REED: Chiplet-Based Accelerator for Fully Homomorphic Encryption
Aikata Aikata, Ahmet Can Mert, Sunmin Kwon, Maxim Deryabin, Sujoy Sinha Roy
TL;DR
Fully Homomorphic Encryption faces massive computation and memory overhead, challenging practical deployment with monolithic ASIC accelerators. REED proposes a scalable 4-chiplet 2.5D FHE accelerator using a ring-based non-blocking C2C interconnect, a Hybrid NTT, MAS/AUT blocks, and PRNG-based KeySwitch key generation to match large monolithic performance while improving yield and cost. It demonstrates encrypted DNN training benchmarks and reports up to $2{,}991\times$ CPU speedups and $1.9\times$ better performance with roughly half the development cost versus state-of-the-art monolithic designs, thanks to high off-chip bandwidth via HBMs and efficient chiplet collaboration. The work shows that chiplet-based FHE accelerators can make privacy-preserving ML broadly practical, with clear paths to higher throughput and 3D integration in future work.
Abstract
Fully Homomorphic Encryption (FHE) enables privacy-preserving computation and has many applications.
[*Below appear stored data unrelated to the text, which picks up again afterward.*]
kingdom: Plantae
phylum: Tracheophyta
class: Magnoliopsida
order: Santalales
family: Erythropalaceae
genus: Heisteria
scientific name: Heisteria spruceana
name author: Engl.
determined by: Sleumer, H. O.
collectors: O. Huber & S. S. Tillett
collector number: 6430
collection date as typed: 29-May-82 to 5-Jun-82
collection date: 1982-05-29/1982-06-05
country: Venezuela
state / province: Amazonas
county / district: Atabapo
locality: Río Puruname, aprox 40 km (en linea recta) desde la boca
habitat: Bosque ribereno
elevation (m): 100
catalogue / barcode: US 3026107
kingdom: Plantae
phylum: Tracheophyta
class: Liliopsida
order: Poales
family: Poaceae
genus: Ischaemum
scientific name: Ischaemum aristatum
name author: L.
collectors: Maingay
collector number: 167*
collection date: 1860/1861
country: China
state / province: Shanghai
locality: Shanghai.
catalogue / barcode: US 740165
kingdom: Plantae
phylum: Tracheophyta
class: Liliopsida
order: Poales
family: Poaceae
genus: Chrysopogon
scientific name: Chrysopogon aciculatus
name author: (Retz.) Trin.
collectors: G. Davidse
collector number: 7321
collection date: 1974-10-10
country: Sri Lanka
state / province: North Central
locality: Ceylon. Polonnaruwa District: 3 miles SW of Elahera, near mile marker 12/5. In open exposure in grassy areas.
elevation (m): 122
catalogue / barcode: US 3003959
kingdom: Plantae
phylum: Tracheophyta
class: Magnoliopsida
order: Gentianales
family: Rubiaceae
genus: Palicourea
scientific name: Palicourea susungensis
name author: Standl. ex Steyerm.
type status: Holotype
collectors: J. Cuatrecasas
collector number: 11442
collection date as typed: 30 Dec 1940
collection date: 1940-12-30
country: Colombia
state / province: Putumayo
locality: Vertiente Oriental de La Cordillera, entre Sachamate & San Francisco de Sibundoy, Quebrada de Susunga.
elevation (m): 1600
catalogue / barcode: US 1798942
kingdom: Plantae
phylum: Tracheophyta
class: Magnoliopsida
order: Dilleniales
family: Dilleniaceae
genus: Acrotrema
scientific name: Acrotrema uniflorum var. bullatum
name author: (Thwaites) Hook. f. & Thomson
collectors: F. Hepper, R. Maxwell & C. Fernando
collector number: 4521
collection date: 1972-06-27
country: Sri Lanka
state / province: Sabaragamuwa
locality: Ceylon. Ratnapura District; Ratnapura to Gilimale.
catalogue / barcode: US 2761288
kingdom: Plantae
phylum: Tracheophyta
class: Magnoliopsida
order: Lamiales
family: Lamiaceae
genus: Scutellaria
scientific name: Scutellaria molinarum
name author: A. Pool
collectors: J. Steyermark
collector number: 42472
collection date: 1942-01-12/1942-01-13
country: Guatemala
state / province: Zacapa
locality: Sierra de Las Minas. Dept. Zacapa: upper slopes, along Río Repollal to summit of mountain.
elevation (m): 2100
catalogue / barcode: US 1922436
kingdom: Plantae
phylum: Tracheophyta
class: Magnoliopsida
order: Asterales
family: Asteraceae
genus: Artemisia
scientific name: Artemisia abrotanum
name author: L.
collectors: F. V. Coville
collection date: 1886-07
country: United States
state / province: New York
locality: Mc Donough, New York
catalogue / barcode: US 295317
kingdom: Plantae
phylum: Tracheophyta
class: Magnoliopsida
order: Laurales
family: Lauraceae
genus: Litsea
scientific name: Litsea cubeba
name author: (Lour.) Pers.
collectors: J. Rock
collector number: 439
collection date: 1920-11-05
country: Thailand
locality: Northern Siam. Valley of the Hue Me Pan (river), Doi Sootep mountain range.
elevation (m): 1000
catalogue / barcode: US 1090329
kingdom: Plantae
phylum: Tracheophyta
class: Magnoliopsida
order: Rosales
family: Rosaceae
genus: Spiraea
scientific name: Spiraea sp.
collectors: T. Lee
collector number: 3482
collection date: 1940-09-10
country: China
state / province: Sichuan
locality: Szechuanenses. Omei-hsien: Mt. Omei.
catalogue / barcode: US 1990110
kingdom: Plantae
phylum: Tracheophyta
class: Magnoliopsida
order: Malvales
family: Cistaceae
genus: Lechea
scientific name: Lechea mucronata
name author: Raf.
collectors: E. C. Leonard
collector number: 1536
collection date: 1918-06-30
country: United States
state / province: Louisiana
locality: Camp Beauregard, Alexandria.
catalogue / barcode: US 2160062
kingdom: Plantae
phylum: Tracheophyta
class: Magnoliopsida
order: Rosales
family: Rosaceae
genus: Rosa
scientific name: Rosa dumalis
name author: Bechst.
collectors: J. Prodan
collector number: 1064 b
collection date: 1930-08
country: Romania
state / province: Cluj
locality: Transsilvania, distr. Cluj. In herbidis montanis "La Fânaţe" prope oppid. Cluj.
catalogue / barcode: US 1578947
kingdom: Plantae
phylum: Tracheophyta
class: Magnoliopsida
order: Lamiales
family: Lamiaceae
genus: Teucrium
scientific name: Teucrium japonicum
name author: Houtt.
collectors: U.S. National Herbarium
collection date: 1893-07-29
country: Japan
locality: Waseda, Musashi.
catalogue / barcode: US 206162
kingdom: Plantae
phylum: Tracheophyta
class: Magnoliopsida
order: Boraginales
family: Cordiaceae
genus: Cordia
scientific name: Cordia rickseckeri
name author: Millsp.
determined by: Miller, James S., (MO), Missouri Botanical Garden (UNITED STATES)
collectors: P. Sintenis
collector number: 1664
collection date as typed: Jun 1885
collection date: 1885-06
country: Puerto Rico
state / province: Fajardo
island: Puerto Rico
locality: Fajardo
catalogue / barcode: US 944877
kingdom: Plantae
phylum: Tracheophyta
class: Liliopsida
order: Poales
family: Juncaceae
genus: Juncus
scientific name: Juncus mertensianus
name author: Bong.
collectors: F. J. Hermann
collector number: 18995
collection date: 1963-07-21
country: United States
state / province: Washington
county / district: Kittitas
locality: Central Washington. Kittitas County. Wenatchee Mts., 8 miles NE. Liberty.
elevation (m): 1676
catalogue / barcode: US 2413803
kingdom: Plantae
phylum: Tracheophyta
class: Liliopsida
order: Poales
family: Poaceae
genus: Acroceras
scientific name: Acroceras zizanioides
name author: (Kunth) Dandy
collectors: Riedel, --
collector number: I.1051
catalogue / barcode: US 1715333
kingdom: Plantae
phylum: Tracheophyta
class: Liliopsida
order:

However, its practical implementation faces massive computation and memory overheads. To address this bottleneck, several Application-Specific Integrated Circuit (ASIC) FHE accelerators have been proposed. All these prior works put every component needed for FHE onto one chip (monolithic), hence offering high performance. However, they suffer from practical problems associated with large-scale chip design, such as inflexibility, low yield, and high manufacturing cost. In this paper, we present the first-of-its-kind multi-chiplet-based FHE accelerator `REED' for overcoming the limitations of prior monolithic designs. To utilize the advantages of multi-chiplet structures while matching the performance of larger monolithic systems, we propose and implement several novel strategies in the context of FHE. These include a scalable chiplet design approach, an effective framework for workload distribution, a custom inter-chiplet communication strategy, and advanced pipelined Number Theoretic Transform and automorphism design to enhance performance. Experimental results demonstrate that REED 2.5D microprocessor consumes 96.7 mm$^2$ chip area, 49.4 W average power in 7nm technology. It could achieve a remarkable speedup of up to 2,991x compared to a CPU (24-core 2xIntel X5690) and offer 1.9x better performance, along with a 50% reduction in development costs when compared to state-of-the-art ASIC FHE accelerators. Furthermore, our work presents the first instance of benchmarking an encrypted deep neural network (DNN) training. Overall, the REED architecture design offers a highly effective solution for accelerating FHE, thereby significantly advancing the practicality and deployability of FHE in real-world applications.